_Page excerpt_
Kunzea acicularis
- Conservation status: Declared rare (DEC)

Scientific classification
- Kingdom: Plantae
- Clade: Tracheophytes
- Clade: Angiosperms
- Clade: Eudicots
- Clade: Rosids
- Order: Myrtales
- Family: Myrtaceae
- Genus: Kunzea
- Species: K. acicularis
- Binomial name: Kunzea acicularis Toelken & G.F.Craig

= Kunzea acicularis =

- Genus: Kunzea
- Species: acicularis
- Authority: Toelken & G.F.Craig
- Conservation status: R

Species of shrub

Kunzea acicularis is a flowering plant in the myrtle family, Myrtaceae and is endemic to the south-west of Western Australia. It is a shrub with a few erect stems, small and groups of three to five, pink to mauve flowers. It is a rare, recently described species only known from a small area near Ravensthorpe.

==Description==
Kunzea acicularis is a shrub which grows to a height of up to 2 m, with a few erect, irregularly-branched stems which are covered with fine hairs when young. The leaves are egg-shaped with the narrower end towards the base, densely hairy, 3.5-6 mm long, about 2 mm wide, with a stalk less than 1 mm long.

Three to five pink to mauve flowers are arranged in groups on the ends of branches. The flowers are surrounded by hairy, narrow triangular bracts and bracteoles about 3 mm long and 1 mm wide. The sepals are about 2 mm long and hairy and the five petals are 3-4 mm long and almost round. There are about 26 stamens which are usually longer than the petals and a style 6-7 mm long. Flowering occurs in October and November and is followed by fruit which are hairy urn-shaped capsules with the sepals attached.

==Taxonomy and naming==
This species was first formally described in 2007 by Hellmut Toelken and Gil Craig and the description was published in Nuytsia. The specific epithet (acicularis) is a Latin word meaning "like a needle" referring to the needle-like bracts.

==Distribution and habitat==
This kunzea grows in mallee and heath on hills and slopes north-east of Ravensthorpe in the Esperance Plains biogeographic region.

==Conservation==
Kunzea acicularis is classified as "Threatened Flora (Declared Rare Flora — Extant)" by the Western Australian Government Department of Parks and Wildlife and an interim recovery plan has been prepared.

_Work task 1_
Summarize the article on Kunzea acicularis in two sentences.
_Work task 2_
According to the article on Kunzea acicularis, what does the specific epithet "acicularis" mean?
_Work task 3_
Decide whether each statement agrees with the article on Kunzea acicularis, answering yes or no and quoting the words that settle it: (a) The plant flowers in October and November. (b) The species was first formally described in 1997. (c) The leaves of the plant are hairless.
The items below come from a separate source, not from the article on Kunzea acicularis.

[Data items]
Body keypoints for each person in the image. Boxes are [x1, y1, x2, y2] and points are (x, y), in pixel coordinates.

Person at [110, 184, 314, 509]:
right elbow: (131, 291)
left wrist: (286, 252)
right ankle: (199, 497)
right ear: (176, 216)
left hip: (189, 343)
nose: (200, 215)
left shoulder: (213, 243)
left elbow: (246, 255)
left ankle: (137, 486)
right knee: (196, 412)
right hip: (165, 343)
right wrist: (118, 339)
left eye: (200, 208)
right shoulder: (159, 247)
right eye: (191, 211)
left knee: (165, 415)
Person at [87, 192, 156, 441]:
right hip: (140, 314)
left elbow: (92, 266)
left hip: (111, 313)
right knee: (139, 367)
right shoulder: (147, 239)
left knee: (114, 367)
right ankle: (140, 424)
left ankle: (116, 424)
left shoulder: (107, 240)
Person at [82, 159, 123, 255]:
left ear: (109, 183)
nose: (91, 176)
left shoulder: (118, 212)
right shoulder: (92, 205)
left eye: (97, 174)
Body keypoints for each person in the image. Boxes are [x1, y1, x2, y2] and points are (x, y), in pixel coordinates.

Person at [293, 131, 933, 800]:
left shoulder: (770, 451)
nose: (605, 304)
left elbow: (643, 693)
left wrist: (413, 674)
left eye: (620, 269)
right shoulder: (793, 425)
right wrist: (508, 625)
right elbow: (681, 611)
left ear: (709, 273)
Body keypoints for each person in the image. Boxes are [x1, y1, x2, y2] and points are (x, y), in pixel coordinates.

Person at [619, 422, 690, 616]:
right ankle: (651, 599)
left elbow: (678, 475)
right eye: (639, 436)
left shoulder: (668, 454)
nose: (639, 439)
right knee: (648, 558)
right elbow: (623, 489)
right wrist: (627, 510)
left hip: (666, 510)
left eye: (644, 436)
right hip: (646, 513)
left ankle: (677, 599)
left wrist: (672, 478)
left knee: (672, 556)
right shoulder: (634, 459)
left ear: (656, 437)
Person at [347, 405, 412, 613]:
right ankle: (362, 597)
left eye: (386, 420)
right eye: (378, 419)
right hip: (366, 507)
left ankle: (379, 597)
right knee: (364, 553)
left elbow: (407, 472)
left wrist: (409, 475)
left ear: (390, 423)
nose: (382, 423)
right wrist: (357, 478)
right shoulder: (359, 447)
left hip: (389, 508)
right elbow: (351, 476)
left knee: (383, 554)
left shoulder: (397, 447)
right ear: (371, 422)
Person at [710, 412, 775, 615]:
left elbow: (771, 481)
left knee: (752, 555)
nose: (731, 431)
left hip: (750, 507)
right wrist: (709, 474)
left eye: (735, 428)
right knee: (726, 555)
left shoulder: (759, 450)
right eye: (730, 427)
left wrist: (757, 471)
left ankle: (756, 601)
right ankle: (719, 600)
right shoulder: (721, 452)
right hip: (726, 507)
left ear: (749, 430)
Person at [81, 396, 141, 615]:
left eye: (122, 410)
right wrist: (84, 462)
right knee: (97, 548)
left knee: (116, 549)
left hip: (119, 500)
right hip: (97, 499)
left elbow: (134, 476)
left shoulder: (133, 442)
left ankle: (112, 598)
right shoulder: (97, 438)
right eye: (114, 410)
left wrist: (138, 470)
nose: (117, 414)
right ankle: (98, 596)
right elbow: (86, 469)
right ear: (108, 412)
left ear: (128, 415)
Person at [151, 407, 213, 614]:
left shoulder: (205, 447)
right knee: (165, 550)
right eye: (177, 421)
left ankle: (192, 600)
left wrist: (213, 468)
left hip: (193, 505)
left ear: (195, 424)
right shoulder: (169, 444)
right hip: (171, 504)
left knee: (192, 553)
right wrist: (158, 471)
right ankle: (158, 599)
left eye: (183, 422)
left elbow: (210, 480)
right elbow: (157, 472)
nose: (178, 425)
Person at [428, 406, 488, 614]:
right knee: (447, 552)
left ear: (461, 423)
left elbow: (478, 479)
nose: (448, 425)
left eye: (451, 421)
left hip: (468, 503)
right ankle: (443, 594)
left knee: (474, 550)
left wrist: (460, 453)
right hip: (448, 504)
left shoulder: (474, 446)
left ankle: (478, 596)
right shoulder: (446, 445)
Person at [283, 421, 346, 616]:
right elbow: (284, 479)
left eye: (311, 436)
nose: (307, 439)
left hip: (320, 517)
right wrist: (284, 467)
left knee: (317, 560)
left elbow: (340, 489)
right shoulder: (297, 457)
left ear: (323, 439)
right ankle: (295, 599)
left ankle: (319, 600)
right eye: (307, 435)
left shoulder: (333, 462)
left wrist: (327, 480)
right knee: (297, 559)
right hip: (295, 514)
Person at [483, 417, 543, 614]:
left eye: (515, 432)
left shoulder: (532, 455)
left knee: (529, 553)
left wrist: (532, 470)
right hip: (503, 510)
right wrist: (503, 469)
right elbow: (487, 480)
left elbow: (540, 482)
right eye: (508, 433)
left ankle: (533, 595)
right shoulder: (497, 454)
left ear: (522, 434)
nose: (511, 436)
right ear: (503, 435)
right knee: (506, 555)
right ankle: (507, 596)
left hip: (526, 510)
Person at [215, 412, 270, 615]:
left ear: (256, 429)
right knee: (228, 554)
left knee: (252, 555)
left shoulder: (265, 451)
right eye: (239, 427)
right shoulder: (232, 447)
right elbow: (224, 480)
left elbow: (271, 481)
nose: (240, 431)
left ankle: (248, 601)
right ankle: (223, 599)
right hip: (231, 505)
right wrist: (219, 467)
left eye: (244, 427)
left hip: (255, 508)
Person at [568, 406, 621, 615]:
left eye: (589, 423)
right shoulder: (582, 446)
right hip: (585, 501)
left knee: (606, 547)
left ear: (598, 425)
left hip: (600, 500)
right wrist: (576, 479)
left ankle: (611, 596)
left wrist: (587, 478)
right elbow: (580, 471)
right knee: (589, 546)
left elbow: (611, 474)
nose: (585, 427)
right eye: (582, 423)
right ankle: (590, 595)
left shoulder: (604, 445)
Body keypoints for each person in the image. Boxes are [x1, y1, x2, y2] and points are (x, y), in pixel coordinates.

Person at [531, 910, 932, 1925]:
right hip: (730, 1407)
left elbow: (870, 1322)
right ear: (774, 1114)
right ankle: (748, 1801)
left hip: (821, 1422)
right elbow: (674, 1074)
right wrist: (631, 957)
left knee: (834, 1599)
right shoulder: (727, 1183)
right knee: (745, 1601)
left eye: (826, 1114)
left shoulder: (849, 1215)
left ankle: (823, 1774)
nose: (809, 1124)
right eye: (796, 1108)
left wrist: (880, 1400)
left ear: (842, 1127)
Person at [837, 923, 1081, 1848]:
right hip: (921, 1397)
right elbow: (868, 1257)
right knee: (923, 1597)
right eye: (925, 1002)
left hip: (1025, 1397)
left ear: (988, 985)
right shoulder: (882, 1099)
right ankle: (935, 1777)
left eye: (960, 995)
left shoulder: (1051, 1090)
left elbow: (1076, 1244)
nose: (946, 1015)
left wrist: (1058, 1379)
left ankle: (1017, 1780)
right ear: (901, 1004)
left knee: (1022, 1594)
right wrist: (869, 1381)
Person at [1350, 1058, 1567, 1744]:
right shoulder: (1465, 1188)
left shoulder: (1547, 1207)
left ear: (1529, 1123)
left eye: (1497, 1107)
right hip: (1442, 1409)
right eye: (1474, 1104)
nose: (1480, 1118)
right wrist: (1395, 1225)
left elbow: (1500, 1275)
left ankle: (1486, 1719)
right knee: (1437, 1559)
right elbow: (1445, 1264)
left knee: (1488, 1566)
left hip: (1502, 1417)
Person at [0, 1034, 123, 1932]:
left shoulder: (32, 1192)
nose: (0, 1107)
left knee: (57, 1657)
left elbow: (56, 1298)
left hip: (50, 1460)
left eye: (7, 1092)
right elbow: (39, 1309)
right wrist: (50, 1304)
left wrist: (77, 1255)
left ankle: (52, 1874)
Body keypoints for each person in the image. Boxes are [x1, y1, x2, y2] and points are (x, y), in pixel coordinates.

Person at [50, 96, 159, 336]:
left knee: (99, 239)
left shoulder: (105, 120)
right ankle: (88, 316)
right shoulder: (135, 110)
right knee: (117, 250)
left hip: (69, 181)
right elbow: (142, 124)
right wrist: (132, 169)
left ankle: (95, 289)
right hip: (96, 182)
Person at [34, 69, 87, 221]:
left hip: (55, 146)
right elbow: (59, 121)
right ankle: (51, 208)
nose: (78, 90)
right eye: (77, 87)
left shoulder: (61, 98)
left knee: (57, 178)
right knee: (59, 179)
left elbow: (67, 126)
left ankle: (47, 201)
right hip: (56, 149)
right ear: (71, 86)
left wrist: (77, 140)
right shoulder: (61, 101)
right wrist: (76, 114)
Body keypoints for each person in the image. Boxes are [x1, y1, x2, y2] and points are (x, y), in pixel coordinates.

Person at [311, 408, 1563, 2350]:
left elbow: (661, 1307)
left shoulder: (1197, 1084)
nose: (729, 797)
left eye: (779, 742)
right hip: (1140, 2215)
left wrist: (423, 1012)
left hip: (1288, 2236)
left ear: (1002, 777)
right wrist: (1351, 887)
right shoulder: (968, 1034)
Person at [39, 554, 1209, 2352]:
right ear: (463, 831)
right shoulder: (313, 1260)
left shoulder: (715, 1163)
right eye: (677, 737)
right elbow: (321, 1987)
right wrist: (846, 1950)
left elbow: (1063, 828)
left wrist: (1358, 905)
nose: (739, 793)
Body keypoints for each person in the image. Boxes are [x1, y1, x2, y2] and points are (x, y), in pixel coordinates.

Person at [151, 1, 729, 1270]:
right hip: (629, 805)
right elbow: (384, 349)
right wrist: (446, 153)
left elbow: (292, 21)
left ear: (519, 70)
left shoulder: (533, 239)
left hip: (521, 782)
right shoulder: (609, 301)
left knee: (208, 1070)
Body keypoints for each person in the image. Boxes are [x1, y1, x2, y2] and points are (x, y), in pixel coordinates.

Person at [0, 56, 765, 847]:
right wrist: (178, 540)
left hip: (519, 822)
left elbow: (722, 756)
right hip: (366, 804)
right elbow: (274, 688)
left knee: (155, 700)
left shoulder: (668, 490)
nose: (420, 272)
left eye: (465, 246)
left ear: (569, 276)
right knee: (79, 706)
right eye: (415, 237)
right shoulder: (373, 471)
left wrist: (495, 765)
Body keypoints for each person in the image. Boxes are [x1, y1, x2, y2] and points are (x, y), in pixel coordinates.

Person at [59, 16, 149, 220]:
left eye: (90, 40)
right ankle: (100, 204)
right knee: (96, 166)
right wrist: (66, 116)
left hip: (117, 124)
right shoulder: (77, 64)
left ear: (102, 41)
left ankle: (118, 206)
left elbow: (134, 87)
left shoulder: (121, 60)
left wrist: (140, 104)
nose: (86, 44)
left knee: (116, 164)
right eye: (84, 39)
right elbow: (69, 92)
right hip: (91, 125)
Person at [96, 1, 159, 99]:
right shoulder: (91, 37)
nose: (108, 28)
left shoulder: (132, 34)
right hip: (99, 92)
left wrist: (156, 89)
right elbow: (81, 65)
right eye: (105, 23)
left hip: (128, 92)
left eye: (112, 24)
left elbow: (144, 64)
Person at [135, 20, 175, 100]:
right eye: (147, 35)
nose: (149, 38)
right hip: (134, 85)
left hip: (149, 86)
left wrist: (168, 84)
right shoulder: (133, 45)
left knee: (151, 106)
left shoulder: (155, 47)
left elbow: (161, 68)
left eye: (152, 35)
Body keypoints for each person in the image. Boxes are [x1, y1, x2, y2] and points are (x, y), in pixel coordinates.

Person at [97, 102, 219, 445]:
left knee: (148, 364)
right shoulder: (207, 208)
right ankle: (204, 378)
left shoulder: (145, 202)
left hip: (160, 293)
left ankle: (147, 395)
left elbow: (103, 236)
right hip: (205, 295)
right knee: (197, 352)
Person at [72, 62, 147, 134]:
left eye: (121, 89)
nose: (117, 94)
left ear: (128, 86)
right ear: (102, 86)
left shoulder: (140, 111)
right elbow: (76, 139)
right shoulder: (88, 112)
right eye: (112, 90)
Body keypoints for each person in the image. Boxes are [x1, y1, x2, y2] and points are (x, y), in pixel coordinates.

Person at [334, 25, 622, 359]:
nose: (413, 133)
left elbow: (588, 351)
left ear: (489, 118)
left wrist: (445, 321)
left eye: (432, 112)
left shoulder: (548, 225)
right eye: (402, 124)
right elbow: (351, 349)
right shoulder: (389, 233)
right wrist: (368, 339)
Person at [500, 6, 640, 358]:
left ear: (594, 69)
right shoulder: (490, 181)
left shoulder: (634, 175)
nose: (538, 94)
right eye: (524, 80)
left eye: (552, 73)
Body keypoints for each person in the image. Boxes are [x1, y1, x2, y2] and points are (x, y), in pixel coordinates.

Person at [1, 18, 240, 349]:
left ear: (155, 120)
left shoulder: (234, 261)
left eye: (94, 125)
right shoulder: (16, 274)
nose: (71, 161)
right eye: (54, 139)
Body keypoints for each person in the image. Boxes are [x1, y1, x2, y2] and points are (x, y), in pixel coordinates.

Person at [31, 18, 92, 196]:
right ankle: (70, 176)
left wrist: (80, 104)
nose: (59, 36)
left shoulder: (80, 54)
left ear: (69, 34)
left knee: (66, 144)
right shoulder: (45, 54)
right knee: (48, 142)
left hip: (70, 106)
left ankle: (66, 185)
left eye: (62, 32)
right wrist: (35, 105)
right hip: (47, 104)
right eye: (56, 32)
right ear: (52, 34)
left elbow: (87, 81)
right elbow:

_Your response 1_
Kunzea acicularis is a shrub in the myrtle family, endemic to the south-west of Western Australia, that grows up to 2 m tall and bears groups of three to five pink to mauve flowers. It is a rare species known only from a small area near Ravensthorpe, and the Western Australian Government Department of Parks and Wildlife classifies it as Declared Rare Flora.

_Your response 2_
It is a Latin word meaning "like a needle," referring to the needle-like bracts.

_Your response 3_
(a) Yes: "Flowering occurs in October and November"
(b) No: "This species was first formally described in 2007"
(c) No: "densely hairy"